A failed attempt with too much time to introspect about self and other trivialities.
"She is moving forward. Getting further ahead of me, and I feel I'm not going to reach her. A few days ago this ate at my core without fail as if rust was grasping root inside of me. I admit I even came to think I hated her because she was moving ahead while leaving me behind, to take her place in the hell she despised so greatly. I was there to aid and assist her and now she was abandoning me. That I could not accept. I was enraged. To make her pay for this I laid a wall of silence between us. I wanted her to realize that her actions would not go unpunished. I was selfish.
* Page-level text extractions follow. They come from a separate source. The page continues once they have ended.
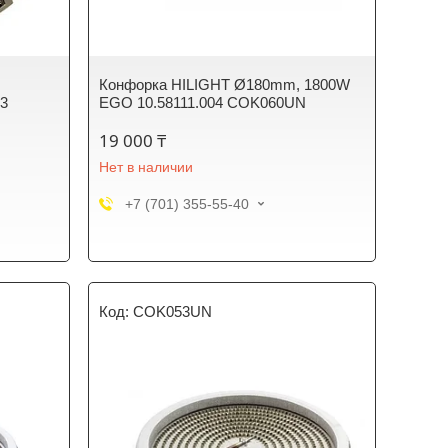
Конфорка HILIGHT Ø180mm, 1800W
93
EGO 10.58111.004 COK060UN
19 000 ₸
Нет в наличии
+7 (701) 355-55-40
COK053UN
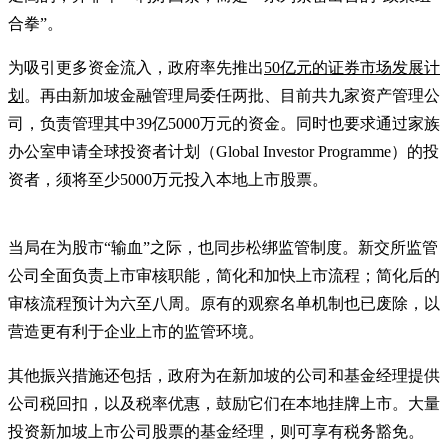
合拳”。
为吸引更多资金流入，政府率先推出
50亿元的证券市场发展计
划
。再由新加坡金融管理局委任两批、目前共九家资产管理公
司，负责管理其中39亿5000万元的资金。同时也要求通过家族
办公室申请全球投资者计划（Global Investor Programme）的投
资者，须将至少5000万元投入本地上市股票。
当局在为股市“输血”之际，也同步松绑监管制度。新交所监管
公司全面负责上市审核职能，简化和加快上市流程；简化后的
审核流程预计为六至八周。原有的观察名单机制也已废除，以
营造更有利于企业上市的监管环境。
其他振兴措施还包括，政府为在新加坡的公司和基金经理提供
公司税回扣，以及税率优惠，鼓励它们在本地挂牌上市。大量
投资新加坡上市公司股票的基金经理，则可享有税务豁免。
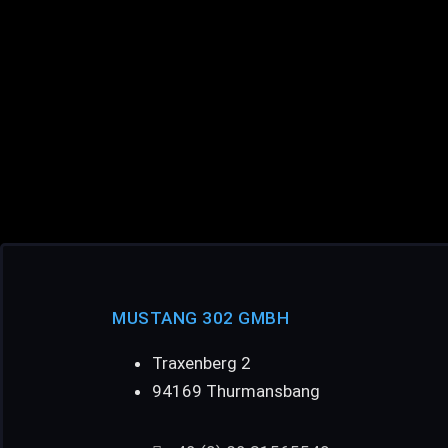
MUSTANG 302 GMBH
Traxenberg 2
94169 Thurmansbang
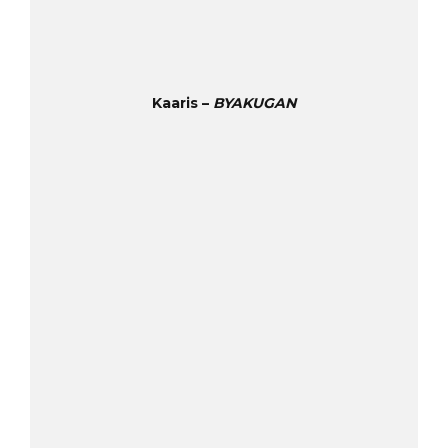
Kaaris –
BYAKUGAN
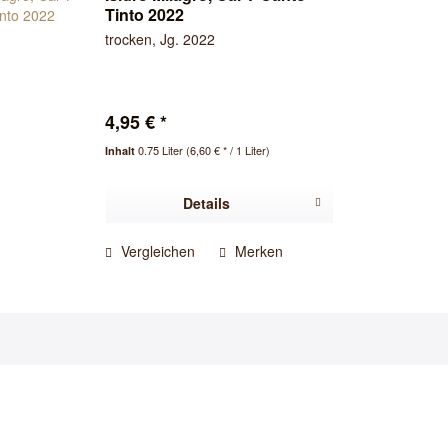
Tinto 2022
trocken, Jg. 2022
4,95 € *
0.75 Liter
(6,60 € * / 1 Liter)
Inhalt
Details
Vergleichen
Merken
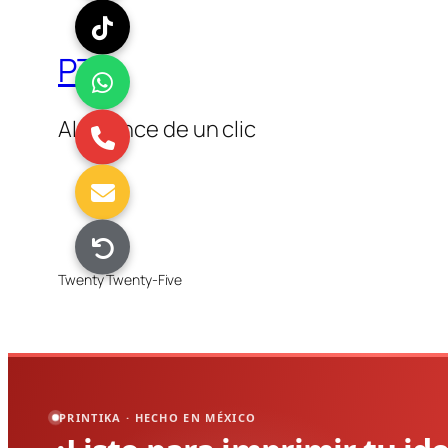
PTK
Al alcance de un clic
Twenty Twenty-Five
PRINTIKA · HECHO EN MÉXICO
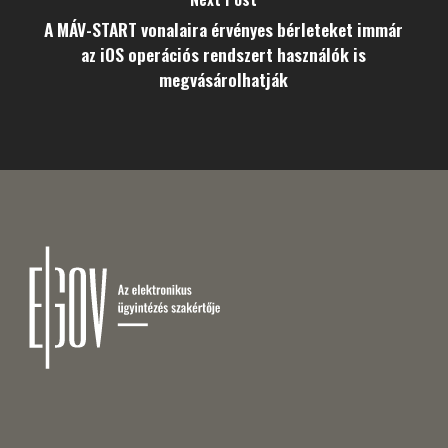
A MÁV-START vonalaira érvényes bérleteket immár
az iOS operációs rendszert használók is
megvásárolhatják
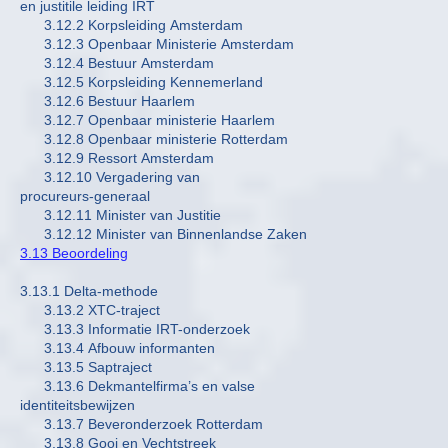
en justitile leiding IRT
3.12.2 Korpsleiding Amsterdam
3.12.3 Openbaar Ministerie Amsterdam
3.12.4 Bestuur Amsterdam
3.12.5 Korpsleiding Kennemerland
3.12.6 Bestuur Haarlem
3.12.7 Openbaar ministerie Haarlem
3.12.8 Openbaar ministerie Rotterdam
3.12.9 Ressort Amsterdam
3.12.10 Vergadering van
procureurs-generaal
3.12.11 Minister van Justitie
3.12.12 Minister van Binnenlandse Zaken
3.13 Beoordeling
3.13.1 Delta-methode
3.13.2 XTC-traject
3.13.3 Informatie IRT-onderzoek
3.13.4 Afbouw informanten
3.13.5 Saptraject
3.13.6 Dekmantelfirma’s en valse
identiteitsbewijzen
3.13.7 Beveronderzoek Rotterdam
3.13.8 Gooi en Vechtstreek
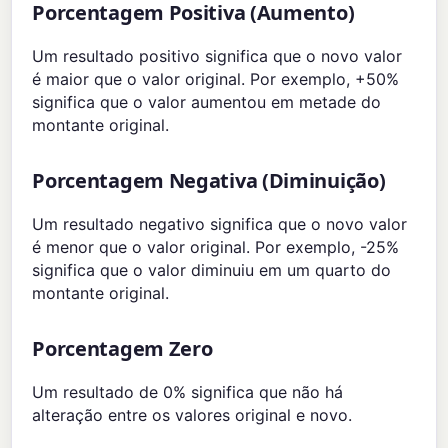
Porcentagem Positiva (Aumento)
Um resultado positivo significa que o novo valor
é maior que o valor original. Por exemplo, +50%
significa que o valor aumentou em metade do
montante original.
Porcentagem Negativa (Diminuição)
Um resultado negativo significa que o novo valor
é menor que o valor original. Por exemplo, -25%
significa que o valor diminuiu em um quarto do
montante original.
Porcentagem Zero
Um resultado de 0% significa que não há
alteração entre os valores original e novo.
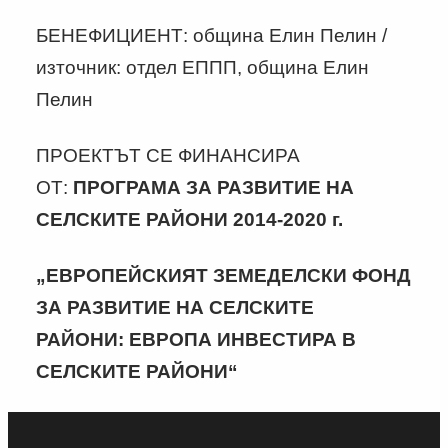
БЕНЕФИЦИЕНТ: община Елин Пелин /
източник: отдел ЕППП, община Елин
Пелин
ПРОЕКТЪТ СЕ ФИНАНСИРА
ОТ:
ПРОГРАМА ЗА РАЗВИТИЕ НА
СЕЛСКИТЕ РАЙОНИ 2014-2020 г.
„ЕВРОПЕЙСКИЯТ ЗЕМЕДЕЛСКИ ФОНД
ЗА РАЗВИТИЕ НА СЕЛСКИТЕ
РАЙОНИ:
ЕВРОПА ИНВЕСТИРА В
СЕЛСКИТЕ РАЙОНИ“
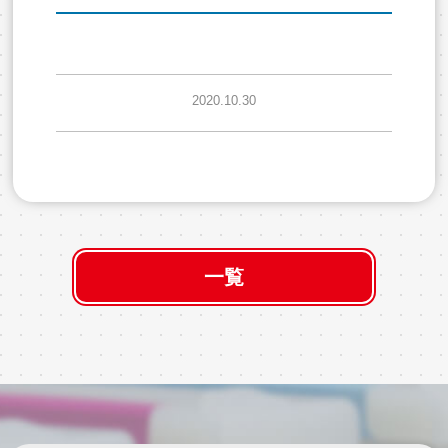
2020.10.30
一覧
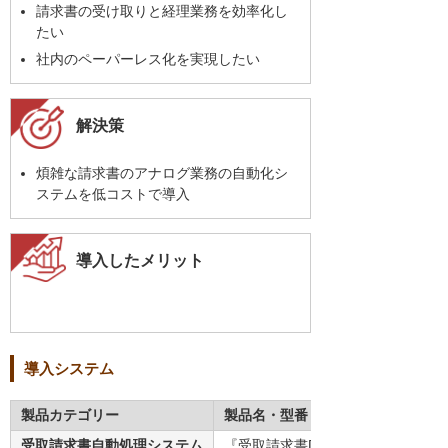
請求書の受け取りと経理業務を効率化し
たい
社内のペーパーレス化を実現したい
解決策
煩雑な請求書のアナログ業務の自動化シ
ステムを低コストで導入
導入したメリット
導入システム
製品カテゴリー
製品名・型番
受取請求書自動処理システム
『受取請求書DXパック by invox』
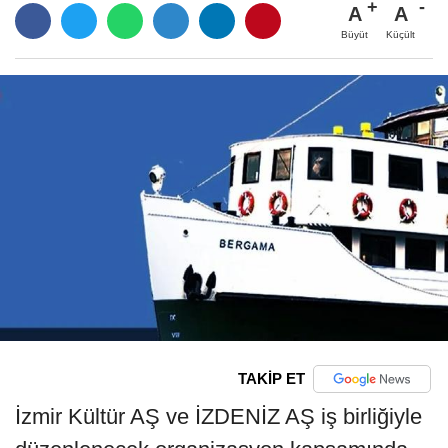
A
A
Büyüt
Küçült
TAKİP ET
İzmir Kültür AŞ ve İZDENİZ AŞ iş birliğiyle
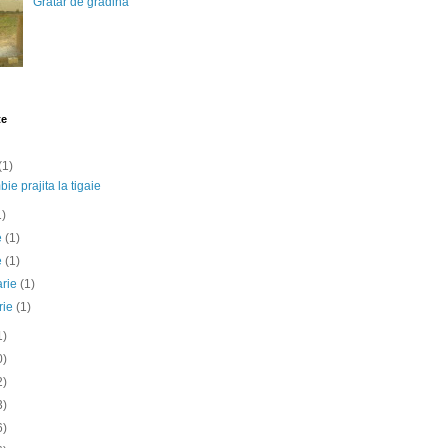
Gratar de gradina
te
(1)
ie prajita la tigaie
1)
ie
(1)
e
(1)
arie
(1)
rie
(1)
1)
0)
2)
3)
6)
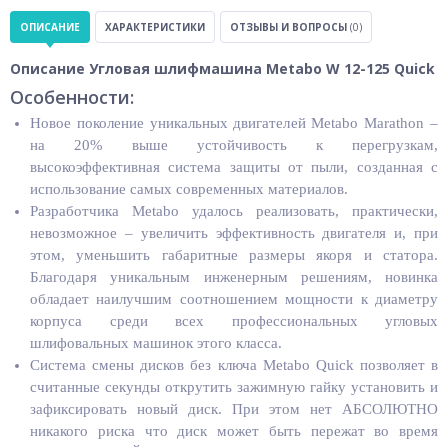
ОПИСАНИЕ
ХАРАКТЕРИСТИКИ
ОТЗЫВЫ И ВОПРОСЫ
(0)
Описание Угловая шлифмашина Metabo W 12-125 Quick
Особенности:
Новое поколение уникальных двигателей Metabo Marathon –
на 20% выше устойчивость к перегрузкам,
высокоэффективная система защиты от пыли, созданная с
использование самых современных материалов.
Разработчика Metabo удалось реализовать, практически,
невозможное – увеличить эффективность двигателя и, при
этом, уменьшить габаритные размеры якоря и статора.
Благодаря уникальным инженерным решениям, новинка
обладает наилучшим соотношением мощности к диаметру
корпуса среди всех профессиональных угловых
шлифовальных машинок этого класса.
Система смены дисков без ключа Metabo Quick позволяет в
считанные секунды открутить зажимную гайку установить и
зафиксировать новый диск. При этом нет АБСОЛЮТНО
никакого риска что диск может быть пережат во время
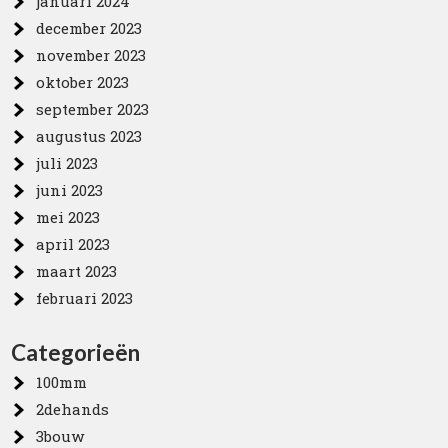
januari 2024
december 2023
november 2023
oktober 2023
september 2023
augustus 2023
juli 2023
juni 2023
mei 2023
april 2023
maart 2023
februari 2023
Categorieën
100mm
2dehands
3bouw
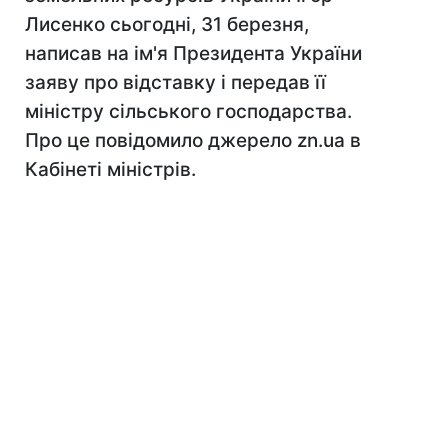
Лисенко сьогодні, 31 березня,
написав на ім'я Президента України
заяву про відставку і передав її
міністру сільського господарства.
Про це повідомило джерело zn.ua в
Кабінеті міністрів.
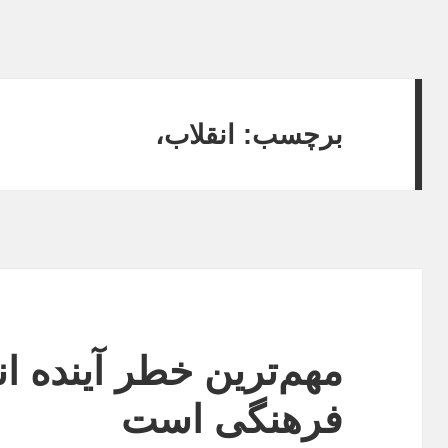
برچسب:
انقلاب،
مهم‌ترین خطر آینده ان
فرهنگی است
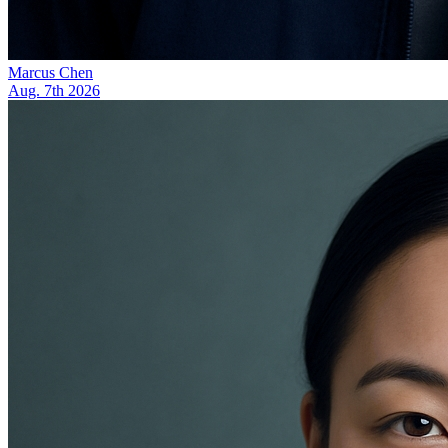
Marcus Chen
Aug. 7th 2026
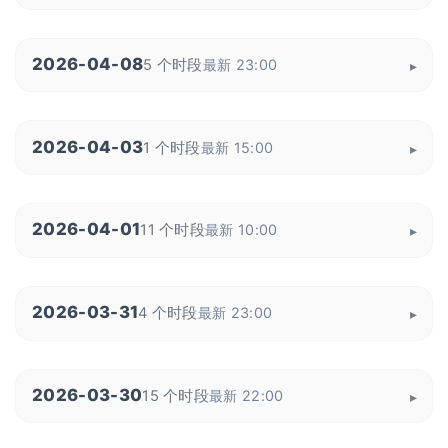
2026-04-08
5 个时段
最新 23:00
2026-04-03
1 个时段
最新 15:00
2026-04-01
11 个时段
最新 10:00
2026-03-31
4 个时段
最新 23:00
2026-03-30
15 个时段
最新 22:00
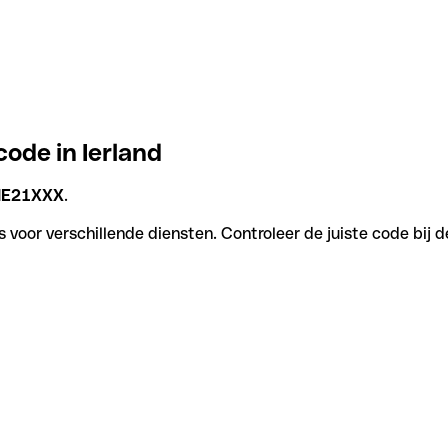
ode in Ierland
IE21XXX
.
 voor verschillende diensten. Controleer de juiste code bij 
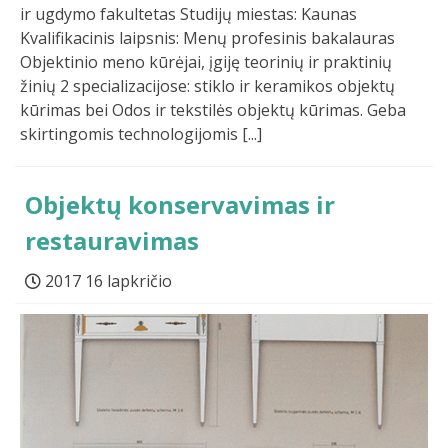
ir ugdymo fakultetas Studijų miestas: Kaunas
Kvalifikacinis laipsnis: Menų profesinis bakalauras
Objektinio meno kūrėjai, įgiję teorinių ir praktinių
žinių 2 specializacijose: stiklo ir keramikos objektų
kūrimas bei Odos ir tekstilės objektų kūrimas. Geba
skirtingomis technologijomis [...]
Objektų konservavimas ir
restauravimas
2017 16 lapkričio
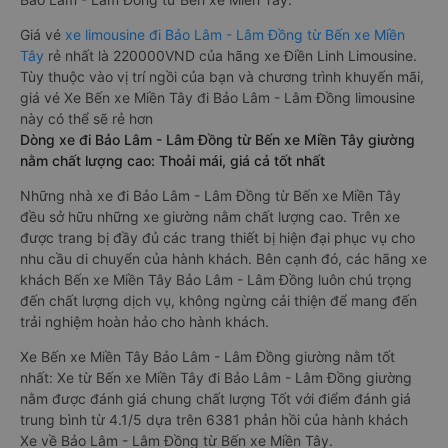
Giá vé
xe limousine đi Bảo Lâm - Lâm Đồng từ Bến xe Miền
Tây
rẻ nhất là 220000VND của hãng xe Điền Linh Limousine.
Tùy thuộc vào vị trí ngồi của bạn và chương trình khuyến mãi,
giá vé Xe Bến xe Miền Tây đi Bảo Lâm - Lâm Đồng limousine
này có thể sẽ rẻ hơn
Dòng xe đi Bảo Lâm - Lâm Đồng từ Bến xe Miền Tây giường
nằm chất lượng cao: Thoải mái, giá cả tốt nhất
Những nhà xe đi Bảo Lâm - Lâm Đồng từ Bến xe Miền Tây
đều sở hữu những xe giường nằm chất lượng cao. Trên xe
được trang bị đầy đủ các trang thiết bị hiện đại phục vụ cho
nhu cầu di chuyển của hành khách. Bên cạnh đó, các hãng xe
khách Bến xe Miền Tây Bảo Lâm - Lâm Đồng luôn chú trọng
đến chất lượng dịch vụ, không ngừng cải thiện để mang đến
trải nghiệm hoàn hảo cho hành khách.
Xe Bến xe Miền Tây Bảo Lâm - Lâm Đồng giường nằm tốt
nhất: Xe từ Bến xe Miền Tây đi Bảo Lâm - Lâm Đồng giường
nằm được đánh giá chung chất lượng Tốt với điểm đánh giá
trung bình từ 4.1/5 dựa trên 6381 phản hồi của hành khách
Xe về Bảo Lâm - Lâm Đồng từ Bến xe Miền Tây.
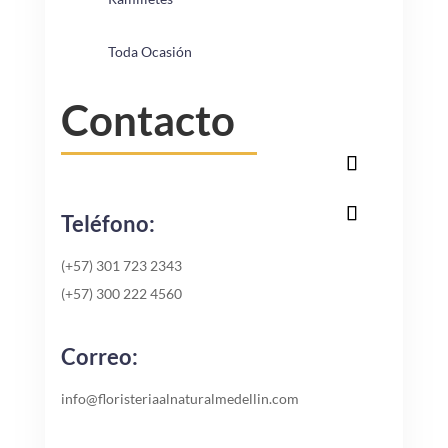
Toda Ocasión
Contacto
Teléfono:
(+57) 301 723 2343
(+57) 300 222 4560
Correo:
info@floristeriaalnaturalmedellin.com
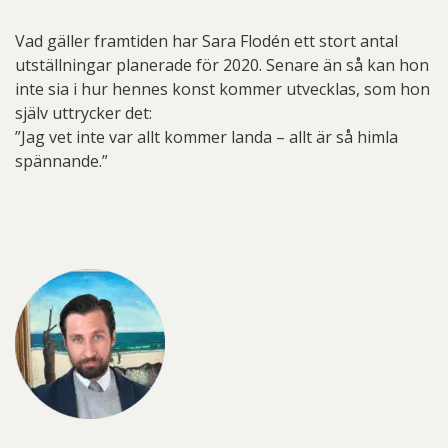
Vad gäller framtiden har Sara Flodén ett stort antal
utställningar planerade för 2020. Senare än så kan hon
inte sia i hur hennes konst kommer utvecklas, som hon
själv uttrycker det:
”Jag vet inte var allt kommer landa – allt är så himla
spännande.”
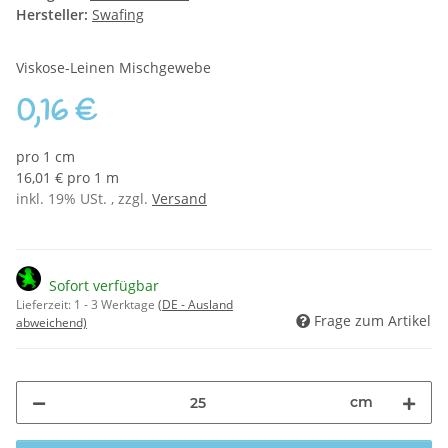
Hersteller:
Swafing
Viskose-Leinen Mischgewebe
0,16 €
pro 1 cm
16,01 € pro 1 m
inkl. 19% USt. , zzgl.
Versand
Sofort verfügbar
Lieferzeit:
1 - 3 Werktage
(DE - Ausland
Frage zum Artikel
abweichend)
cm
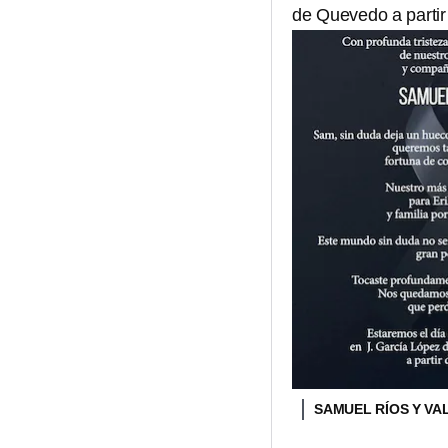
de Quevedo a partir
SAMUEL RÍOS Y VA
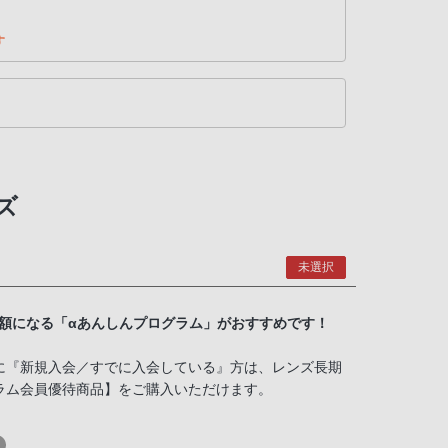
す
ズ
未選択
半額になる「αあんしんプログラム」がおすすめです！
に『新規入会／すでに入会している』方は、レンズ長期
ラム会員優待商品】をご購入いただけます。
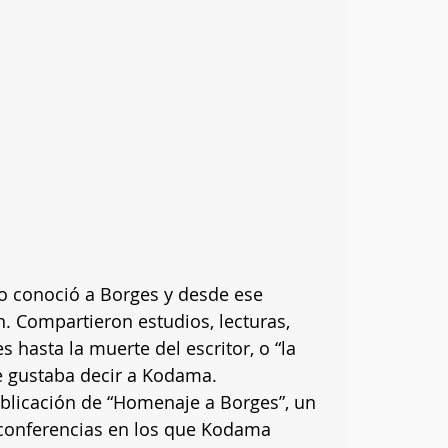
 conoció a Borges y desde ese 
 Compartieron estudios, lecturas, 
s hasta la muerte del escritor, o “la 
e gustaba decir a Kodama. 
blicación de “Homenaje a Borges”, un 
e conferencias en los que Kodama 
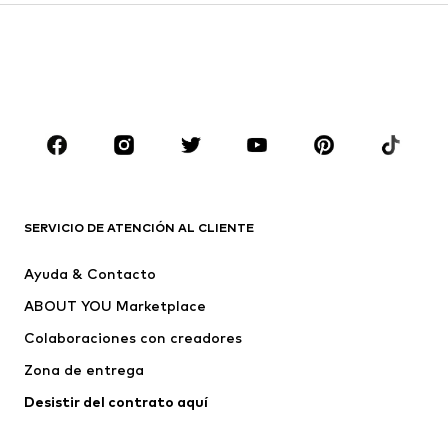
Infantil (Talla 92-140)
Jóvenes (Talla 140-176)
NIÑOS
Infantil (Talla 92-140)
Jóvenes (Talla 140-176)
MARCAS
Nike Sportswear
ADIDAS ORIGINALS
ADIDAS SPORTSWEAR
PUMA
SERVICIO DE ATENCIÓN AL CLIENTE
Liewood
THE NORTH FACE
Ayuda & Contacto
MANUL
Champion
ABOUT YOU Marketplace
Colaboraciones con creadores
Zona de entrega
Desistir del contrato aquí 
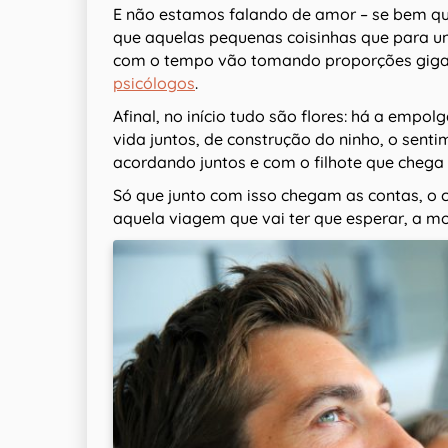
E não estamos falando de amor – se bem que
que aquelas pequenas coisinhas que para un
com o tempo vão tomando proporções gigant
psicólogos
.
Afinal, no início tudo são flores: há a emp
vida juntos, de construção do ninho, o sen
acordando juntos e com o filhote que chega
Só que junto com isso chegam as contas, o 
aquela viagem que vai ter que esperar, a mo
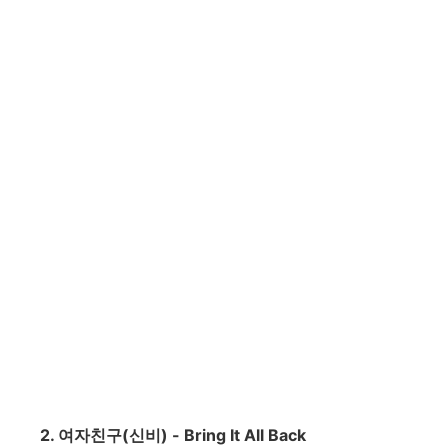
2. 여자친구(신비) - Bring It All Back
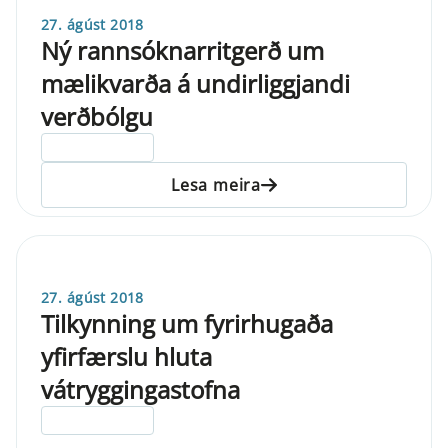
27. ágúst 2018
Ný rannsóknarritgerð um
mælikvarða á undirliggjandi
verðbólgu
ELDRI EN 5 ÁRA
Lesa meira
27. ágúst 2018
Tilkynning um fyrirhugaða
yfirfærslu hluta
vátryggingastofna
ELDRI EN 5 ÁRA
Blinded by the shadows of my own desires, I had forgotten that her leaving that place was what I wished for from the start. Me being there had come to be with the sole reason of making her experience inside the establishment lighter and less detrimental. I was a mere pawn, thrown in the game just to be of use to her and that was it. Everything was a game in my eyes, where I was the hero on a quest to save the damsel in distress. Fairy tales brought to life to make myself feel irreplaceable in hopes of proving to her how much I cared. Unbeknownst though, was my will to satisfy concealed needs that even I wasn't completely aware of. As always, I was selfish.
Trying and attempting to follow after, proved futile as my wish to do so was declined by forces outside of my control. If it weren't for her, I wouldn't have even tried in the first place. She pulled me with her and when I was confronted with failure as if I wasn't good enough to remain beside her, I was feeling hurt. I took it out on her, and that wasn't wise of me to do. She had no fault in me being turned down, but in my frustration and anger I couldn't think straight, and due to not having a clear view of the culprit, I chose the one closest person to me that I considered guilty for everything. It is sufficient to say that I made mistakes upon mistakes, and despite all that's happened she resides beside me still.
Waters have since come to a still, and even though things seem to have not changed in the slightest there might be some change intrinsically, as accepting the way things are brings me peace of mind and a clearer view over what is actually important for me. Am I still selfish?."